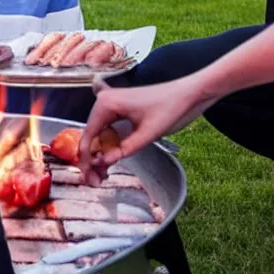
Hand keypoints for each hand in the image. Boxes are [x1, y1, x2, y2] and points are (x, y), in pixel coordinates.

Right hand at [78, 76, 215, 185]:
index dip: (86, 159)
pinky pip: (106, 128)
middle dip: (92, 158)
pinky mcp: (118, 108)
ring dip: (99, 153)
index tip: (90, 177)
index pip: (88, 135)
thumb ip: (125, 149)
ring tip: (102, 174)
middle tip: (97, 180)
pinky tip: (109, 158)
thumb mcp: (148, 134)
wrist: (187, 93)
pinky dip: (107, 144)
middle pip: (90, 135)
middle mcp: (104, 100)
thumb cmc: (170, 108)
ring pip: (97, 133)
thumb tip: (104, 162)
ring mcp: (111, 103)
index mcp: (107, 103)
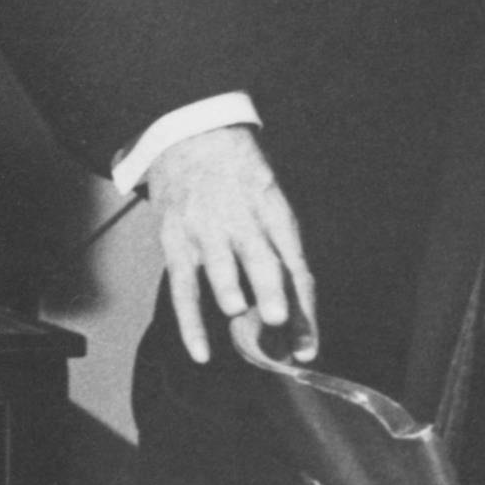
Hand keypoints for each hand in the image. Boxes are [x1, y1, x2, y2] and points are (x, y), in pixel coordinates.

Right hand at [146, 123, 318, 364]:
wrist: (192, 133)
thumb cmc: (239, 174)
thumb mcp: (270, 197)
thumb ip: (281, 248)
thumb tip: (298, 310)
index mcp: (275, 212)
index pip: (295, 264)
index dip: (304, 308)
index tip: (309, 347)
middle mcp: (243, 221)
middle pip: (261, 259)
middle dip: (270, 289)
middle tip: (279, 319)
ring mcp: (206, 230)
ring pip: (219, 267)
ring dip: (229, 290)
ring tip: (239, 312)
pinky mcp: (175, 240)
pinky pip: (183, 286)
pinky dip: (190, 322)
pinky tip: (201, 351)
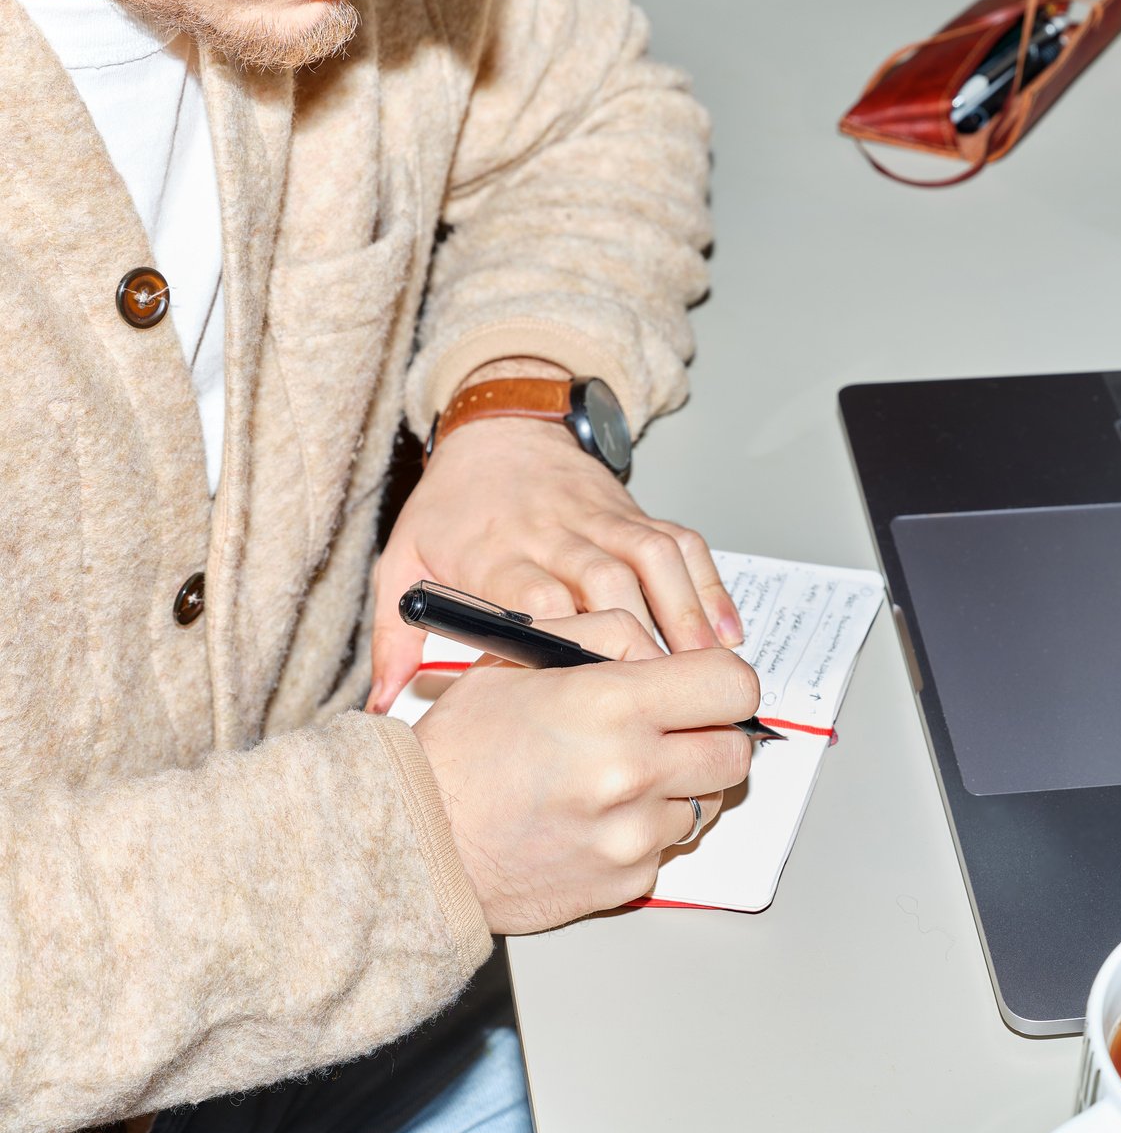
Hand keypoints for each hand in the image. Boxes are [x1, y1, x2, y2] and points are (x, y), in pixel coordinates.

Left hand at [368, 417, 742, 713]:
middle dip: (638, 638)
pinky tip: (726, 631)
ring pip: (652, 561)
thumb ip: (392, 634)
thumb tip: (382, 704)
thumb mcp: (402, 560)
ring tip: (706, 670)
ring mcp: (601, 518)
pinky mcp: (636, 511)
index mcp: (494, 549)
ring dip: (684, 615)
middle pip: (605, 581)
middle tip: (659, 697)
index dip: (567, 642)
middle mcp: (553, 530)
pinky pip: (682, 543)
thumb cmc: (453, 506)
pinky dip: (709, 585)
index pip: (536, 596)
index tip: (587, 691)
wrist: (498, 428)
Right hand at [411, 610, 759, 931]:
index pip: (734, 686)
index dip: (727, 683)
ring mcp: (634, 835)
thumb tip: (665, 651)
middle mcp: (634, 772)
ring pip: (707, 801)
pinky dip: (646, 829)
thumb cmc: (459, 751)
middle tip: (674, 730)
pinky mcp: (627, 882)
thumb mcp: (520, 658)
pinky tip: (597, 815)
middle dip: (713, 735)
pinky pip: (668, 847)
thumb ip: (606, 636)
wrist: (414, 843)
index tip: (709, 687)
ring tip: (619, 774)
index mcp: (614, 705)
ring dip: (679, 785)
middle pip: (736, 751)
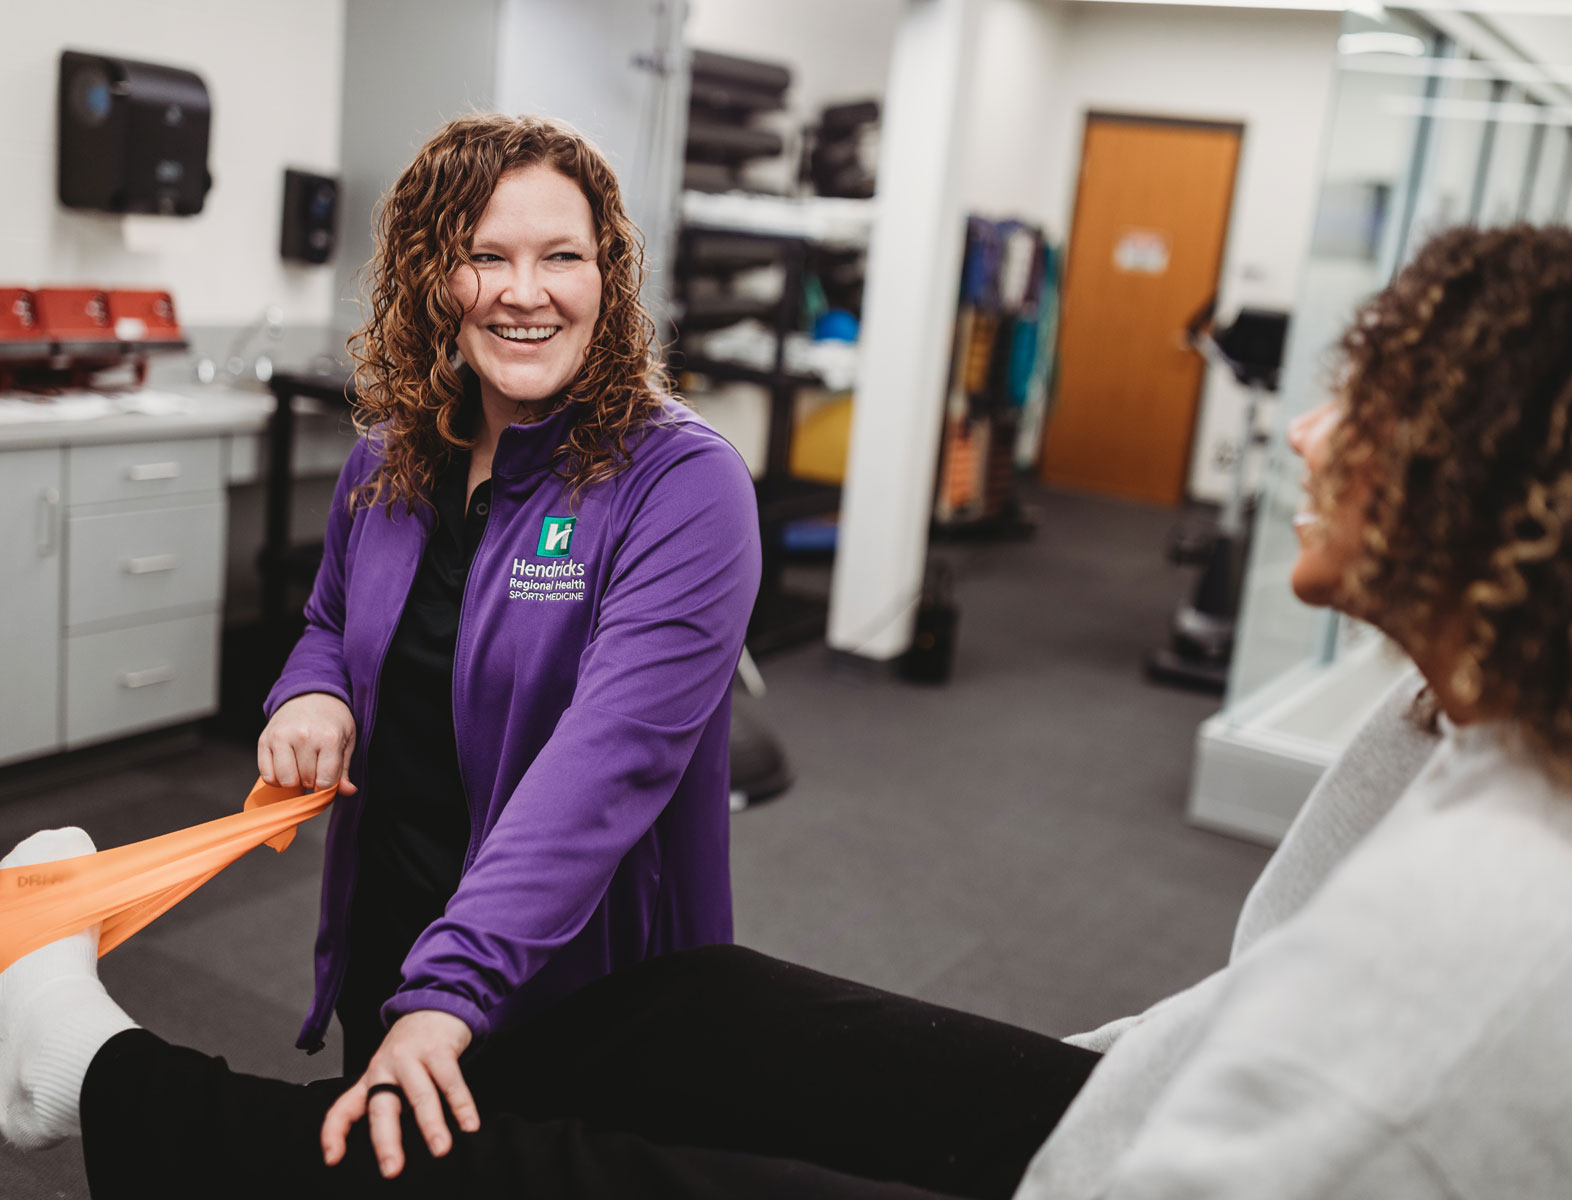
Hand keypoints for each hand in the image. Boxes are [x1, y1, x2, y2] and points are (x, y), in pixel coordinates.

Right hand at [257, 692, 357, 794]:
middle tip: (315, 767)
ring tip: (301, 768)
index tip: (327, 780)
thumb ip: (344, 770)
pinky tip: (286, 767)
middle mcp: (303, 736)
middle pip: (305, 781)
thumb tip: (348, 791)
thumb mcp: (346, 741)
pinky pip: (266, 775)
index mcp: (329, 737)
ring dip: (293, 781)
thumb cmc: (332, 721)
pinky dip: (276, 778)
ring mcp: (281, 737)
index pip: (325, 781)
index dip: (326, 787)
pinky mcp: (264, 740)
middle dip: (312, 781)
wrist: (311, 695)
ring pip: (284, 780)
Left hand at [321, 1009, 479, 1177]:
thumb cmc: (411, 1051)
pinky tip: (469, 1124)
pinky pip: (451, 1081)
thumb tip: (391, 1148)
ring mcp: (412, 1057)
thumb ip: (387, 1104)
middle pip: (382, 1107)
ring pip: (421, 1095)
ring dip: (431, 1124)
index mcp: (370, 1079)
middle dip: (387, 1140)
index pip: (343, 1108)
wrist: (434, 1006)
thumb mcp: (389, 1075)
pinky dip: (462, 1105)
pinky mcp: (438, 1049)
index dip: (334, 1134)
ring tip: (441, 1149)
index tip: (332, 1159)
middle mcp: (386, 1068)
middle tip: (392, 1168)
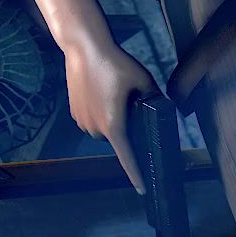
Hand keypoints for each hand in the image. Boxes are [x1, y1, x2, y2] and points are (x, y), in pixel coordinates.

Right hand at [63, 37, 160, 194]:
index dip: (135, 174)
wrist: (84, 48)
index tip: (142, 189)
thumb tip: (161, 109)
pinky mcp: (74, 112)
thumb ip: (153, 100)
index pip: (127, 157)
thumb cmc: (116, 63)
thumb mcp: (144, 81)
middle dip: (125, 129)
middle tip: (131, 105)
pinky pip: (91, 120)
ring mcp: (82, 121)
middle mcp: (95, 128)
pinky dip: (99, 113)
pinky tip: (103, 93)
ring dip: (111, 120)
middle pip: (117, 139)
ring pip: (103, 129)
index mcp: (114, 125)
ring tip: (114, 94)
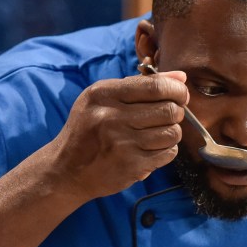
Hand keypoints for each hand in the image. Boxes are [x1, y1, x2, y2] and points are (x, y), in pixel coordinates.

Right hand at [51, 70, 187, 200]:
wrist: (67, 169)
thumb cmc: (88, 129)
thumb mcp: (103, 98)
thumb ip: (141, 84)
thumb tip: (180, 77)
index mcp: (104, 94)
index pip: (156, 86)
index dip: (177, 89)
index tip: (180, 94)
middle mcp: (112, 117)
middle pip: (169, 110)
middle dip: (177, 111)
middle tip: (169, 115)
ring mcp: (122, 144)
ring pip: (172, 133)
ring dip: (172, 132)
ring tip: (158, 133)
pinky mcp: (132, 166)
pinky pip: (168, 153)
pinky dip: (166, 150)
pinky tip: (152, 148)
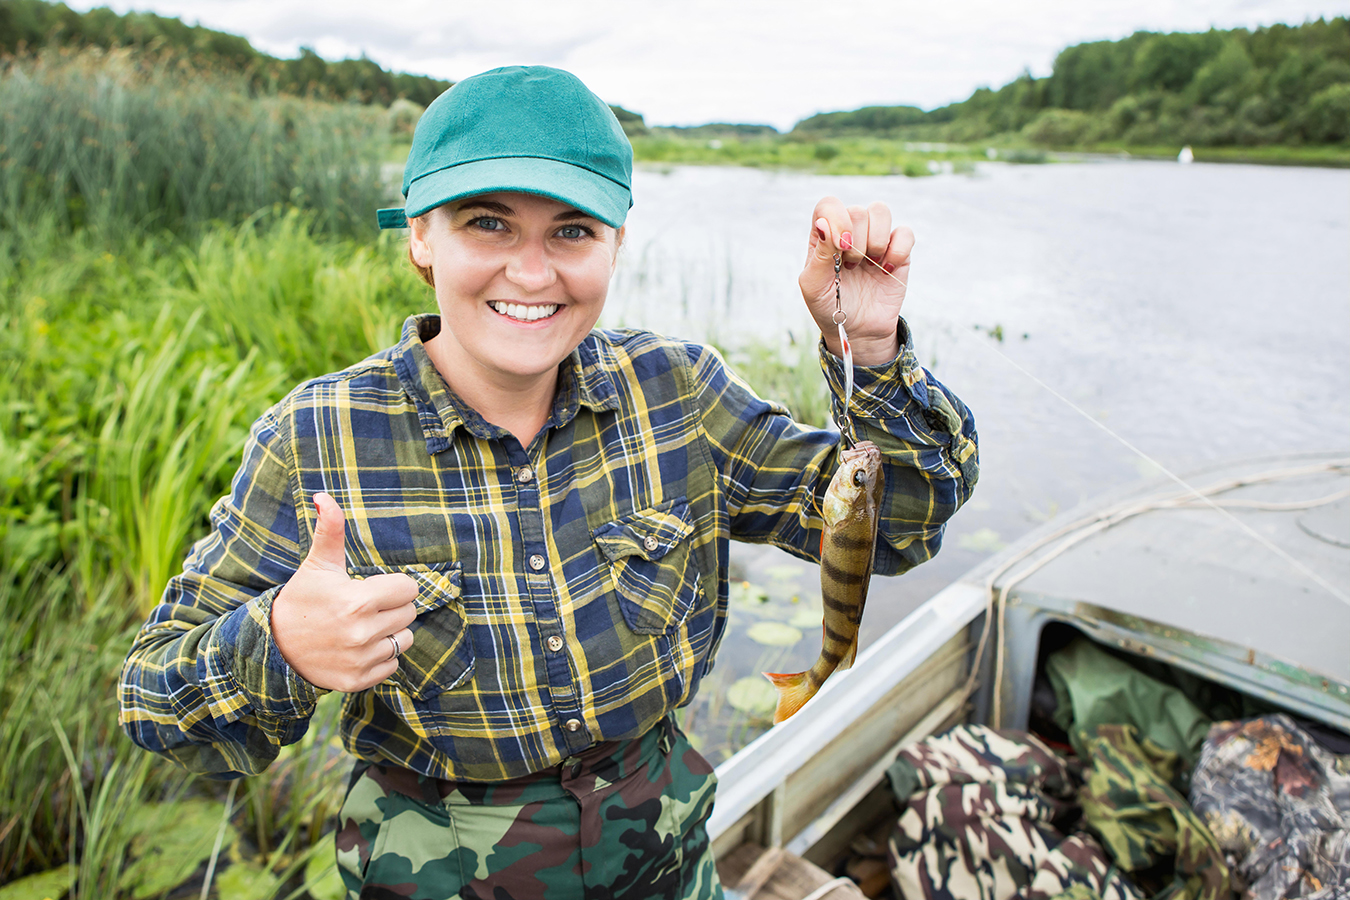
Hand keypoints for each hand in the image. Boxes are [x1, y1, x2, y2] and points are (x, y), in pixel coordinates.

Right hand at [270, 492, 417, 692]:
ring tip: (361, 627)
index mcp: (357, 602)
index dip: (393, 586)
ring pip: (404, 640)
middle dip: (391, 607)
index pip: (409, 589)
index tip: (371, 587)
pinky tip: (356, 648)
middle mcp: (361, 634)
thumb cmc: (302, 598)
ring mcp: (360, 660)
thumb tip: (323, 496)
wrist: (274, 646)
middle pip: (408, 614)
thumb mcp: (318, 564)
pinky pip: (392, 666)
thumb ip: (330, 529)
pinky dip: (379, 657)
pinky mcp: (358, 681)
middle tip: (364, 607)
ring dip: (389, 633)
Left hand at [798, 197, 913, 365]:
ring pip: (881, 211)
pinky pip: (905, 232)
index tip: (840, 247)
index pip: (829, 204)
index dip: (837, 218)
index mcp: (825, 234)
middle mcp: (850, 230)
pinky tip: (886, 269)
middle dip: (855, 242)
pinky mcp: (898, 251)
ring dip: (875, 241)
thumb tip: (823, 224)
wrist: (858, 330)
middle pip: (857, 210)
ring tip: (868, 265)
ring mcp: (875, 238)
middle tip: (850, 267)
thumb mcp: (814, 285)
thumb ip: (819, 254)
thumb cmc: (830, 306)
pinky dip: (897, 251)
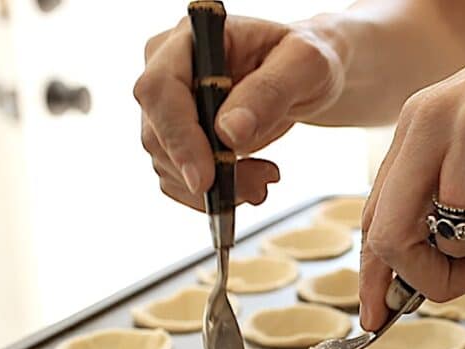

» Aim of the task
Take the data above and repeat it exactly, leaving each picture out.

» Solution to the problem
Hand keypoints for each hand in the image. Boxes are [x1, y1, x2, y2] and points are (x, y), in pixel coordinates.

Right hand at [78, 76, 215, 185]:
index dip: (86, 159)
pinky pip: (106, 128)
middle dip: (92, 158)
pinky mcp: (118, 108)
ring dip: (99, 153)
index tip: (90, 177)
index pip: (88, 135)
thumb ip: (125, 149)
ring tip: (102, 174)
middle tip: (97, 180)
pinky tip: (109, 158)
thumb mcp: (148, 134)
wrist: (187, 93)
pinky dip: (107, 144)
middle pip: (90, 135)
middle mcp: (104, 100)
thumb cmc: (170, 108)
ring pip: (97, 133)
thumb tip: (104, 162)
ring mcp: (111, 103)
index mcp: (107, 103)
Hand keypoints for each hand in the image. Boxes are [x1, y1, x2, y2] and points are (x, y), in pixel coordinates.

Right hand at [146, 123, 318, 364]:
wrist: (192, 133)
thumb cmc: (239, 174)
thumb mcp: (270, 197)
thumb ip: (281, 248)
thumb tip: (298, 310)
index mcp: (275, 212)
index pip: (295, 264)
index dip: (304, 308)
index tip: (309, 347)
middle mcp: (243, 221)
middle pip: (261, 259)
middle dip: (270, 289)
middle tip: (279, 319)
ring mcp: (206, 230)
ring pip: (219, 267)
ring dip: (229, 290)
ring tip: (239, 312)
pinky mcp: (175, 240)
pinky pip: (183, 286)
pinky dip: (190, 322)
pinky tip: (201, 351)
Hand keypoints for each hand in the image. Boxes are [x1, y1, x2, y2] and points are (x, y), in pixel coordinates.

Left hand at [368, 417, 742, 713]:
middle dip: (638, 638)
pinky tip: (726, 631)
ring pip: (652, 561)
thumb ip: (392, 634)
thumb tip: (382, 704)
thumb mcp: (402, 560)
ring tip: (706, 670)
ring mcp: (601, 518)
pinky mcp: (636, 511)
index mcp: (494, 549)
ring dip: (684, 615)
middle pip: (605, 581)
middle tip: (659, 697)
index dip: (567, 642)
middle mcp: (553, 530)
pinky pip: (682, 543)
thumb cmc: (453, 506)
pinky dip: (709, 585)
index pip: (536, 596)
index tip: (587, 691)
wrist: (498, 428)
Right hand at [411, 610, 759, 931]:
index pip: (734, 686)
index dip: (727, 683)
ring mcp: (634, 835)
thumb tip: (665, 651)
middle mcp: (634, 772)
ring pip: (707, 801)
pinky dip: (646, 829)
thumb cmc: (459, 751)
middle tip: (674, 730)
pinky mcp: (627, 882)
thumb mcp: (520, 658)
pinky tip: (597, 815)
middle dip: (713, 735)
pinky pip: (668, 847)
thumb ip: (606, 636)
wrist: (414, 843)
index tip: (709, 687)
ring tip: (619, 774)
index mcp: (614, 705)
ring dip: (679, 785)
middle pip: (736, 751)
Hand keypoints for each hand in the image. Boxes are [x1, y1, x2, y2] and points are (x, y), in pixel coordinates.

Right hand at [257, 692, 357, 794]:
middle tip: (315, 767)
ring tip: (301, 768)
index tip: (327, 780)
thumb ip: (344, 770)
pinky tip: (286, 767)
middle mcp: (303, 736)
middle pip: (305, 781)
thumb tip: (348, 791)
thumb mcp: (346, 741)
pinky pip: (266, 775)
index mcp: (329, 737)
ring dip: (293, 781)
thumb cmc: (332, 721)
pinky dip: (276, 778)
ring mcp: (281, 737)
index pip: (325, 781)
index dip: (326, 787)
pinky mcp: (264, 740)
middle dip: (312, 781)
wrist: (311, 695)
ring pip: (284, 780)
Left hand at [321, 1009, 479, 1177]:
thumb cmc: (411, 1051)
pinky tip: (469, 1124)
pinky pip: (451, 1081)
thumb tip: (391, 1148)
ring mcp: (412, 1057)
thumb ip: (387, 1104)
middle pip: (382, 1107)
ring pip: (421, 1095)
ring dip: (431, 1124)
index mcp: (370, 1079)
middle dip: (387, 1140)
index pip: (343, 1108)
wrist: (434, 1006)
thumb mcp: (389, 1075)
pinky dip: (462, 1105)
pinky mcp: (438, 1049)
index dip: (334, 1134)
ring tip: (441, 1149)
index tip: (332, 1159)
middle mcp: (386, 1068)
middle tip: (392, 1168)
Hand keypoints for each hand in the image. Boxes are [x1, y1, x2, y2] and points are (x, y), in pixel coordinates.

Right hand at [63, 37, 160, 194]:
index dip: (135, 174)
wrist: (84, 48)
index tip: (142, 189)
thumb tip: (161, 109)
pinky mcp: (74, 112)
thumb ip: (153, 100)
index pip: (127, 157)
thumb cmc: (116, 63)
thumb mcp: (144, 81)
middle dip: (125, 129)
middle tip: (131, 105)
pinky pip: (91, 120)
ring mcp: (82, 121)
middle mcp: (95, 128)
pinky dip: (99, 113)
pinky tip: (103, 93)
ring dip: (111, 120)
middle pip: (117, 139)
ring pip: (103, 129)
index mcp: (114, 125)
ring tip: (114, 94)
Hand keypoints for each hand in the image. Boxes are [x1, y1, x2, y2] and points are (x, y), in pixel coordinates.

Right hand at [51, 70, 187, 200]:
wrist: (67, 169)
thumb cmc: (88, 129)
thumb mcp: (103, 98)
thumb ip: (141, 84)
thumb tip: (180, 77)
index mcp: (104, 94)
index pip: (156, 86)
index dip: (177, 89)
index tip: (180, 94)
middle mcp: (112, 117)
middle pip: (169, 110)
middle dip: (177, 111)
middle tip: (169, 115)
ring mcp: (122, 144)
ring pip: (172, 133)
ring dip: (172, 132)
ring tip: (158, 133)
pinky mcp: (132, 166)
pinky pip: (168, 153)
pinky dip: (166, 150)
pinky tip: (152, 148)
Hand keypoints for each hand in the image. Boxes are [x1, y1, x2, y2] and points are (x, y), in pixel coordinates.

Right hand at [270, 492, 417, 692]:
ring tip: (361, 627)
index mcp: (357, 602)
index dip: (393, 586)
ring pip: (404, 640)
middle dip: (391, 607)
index pip: (409, 589)
index tip: (371, 587)
pinky tip: (356, 648)
middle mcp: (361, 634)
thumb cmc: (302, 598)
ring mcp: (360, 660)
thumb tip: (323, 496)
wrist: (274, 646)
middle pip: (408, 614)
thumb mcp: (318, 564)
pinky pip: (392, 666)
thumb ip: (330, 529)
pinky dip: (379, 657)
pinky mcp: (358, 681)
middle tip: (364, 607)
ring dip: (389, 633)
Left hand at [798, 197, 913, 365]:
ring pip: (881, 211)
pinky pip: (905, 232)
index tip: (840, 247)
index pip: (829, 204)
index dip: (837, 218)
index mcp: (825, 234)
middle mcp: (850, 230)
pinky tip: (886, 269)
middle dip: (855, 242)
pinky mcp: (898, 251)
ring dip: (875, 241)
thumb tip: (823, 224)
wrist: (858, 330)
middle pip: (857, 210)
ring tip: (868, 265)
ring mcp: (875, 238)
middle tip: (850, 267)
thumb mcp: (814, 285)
thumb ip: (819, 254)
thumb cmc: (830, 306)
pinky dip: (897, 251)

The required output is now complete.